Molecular Medicine Israel

Idiosyncratic epistasis leads to global fitness–correlated trends

Gene interactions and global fitness

The effect of a particular mutation in a given environment often varies systematically with the fitness of the genetic background in which it arises, but there are different theories as to how such systematic trends manifest. Using a CRISPR gene drive system, Bakerlee et al. generated a combinatorial yeast library that allowed them to test the effects of different combinations of missense mutations in 10 genes, including essential ones. Using this system, the authors found that fitness-correlated trends were better explained by an idiosyncratic model, in which they emerged from just a few interactions between specific loci, than they were by a global epistasis model, in which the effects of mutations were generally mediated by background fitness. —MAF

Abstract

Epistasis can markedly affect evolutionary trajectories. In recent decades, protein-level fitness landscapes have revealed extensive idiosyncratic epistasis among specific mutations.
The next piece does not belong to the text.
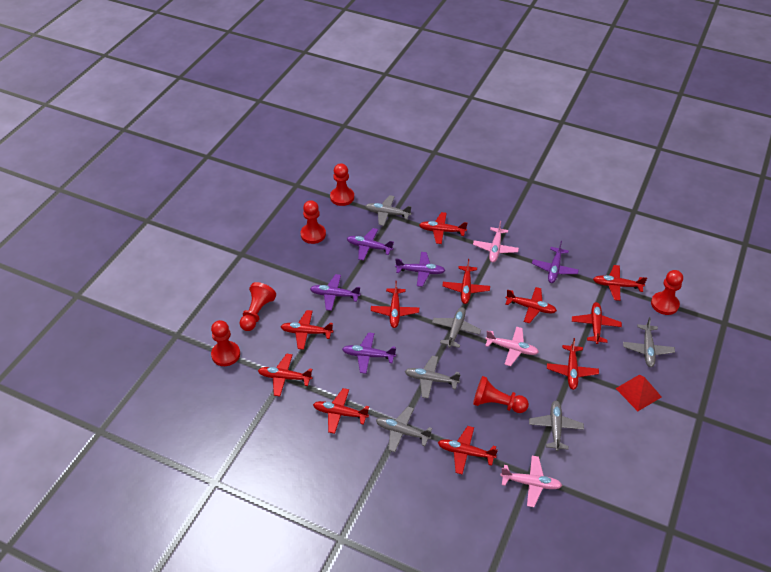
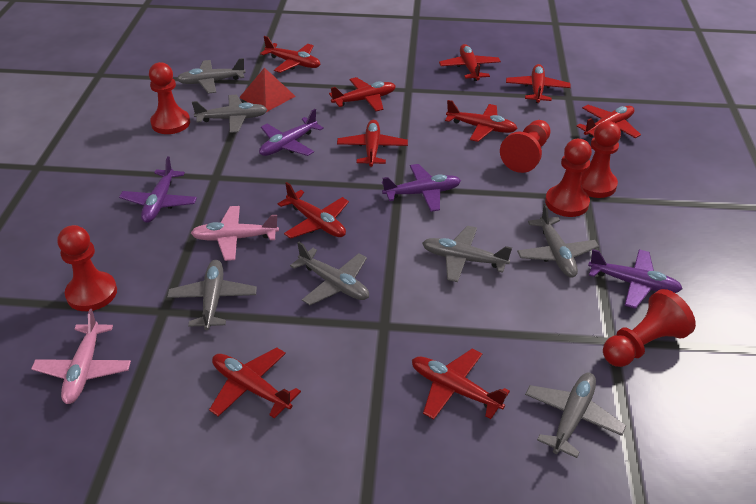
grey plane: 6 -> 7
pink plane: 3 -> 2
purple plane: 5 -> 4
red plane: 11 -> 10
By contrast, other work has found ubiquitous and apparently nonspecific patterns of global diminishing-returns and increasing-costs epistasis among mutations across the genome. Here, we used a hierarchical CRISPR gene drive system to construct all combinations of 10 missense mutations from across the genome in budding yeast and measured their fitness in six environments. We show that the resulting fitness landscapes exhibit global fitness–correlated trends but that these trends emerge from specific idiosyncratic interactions. We thus provide experimental validation of recent theoretical work arguing that fitness-correlated trends can emerge as the generic consequence of idiosyncratic epistasis.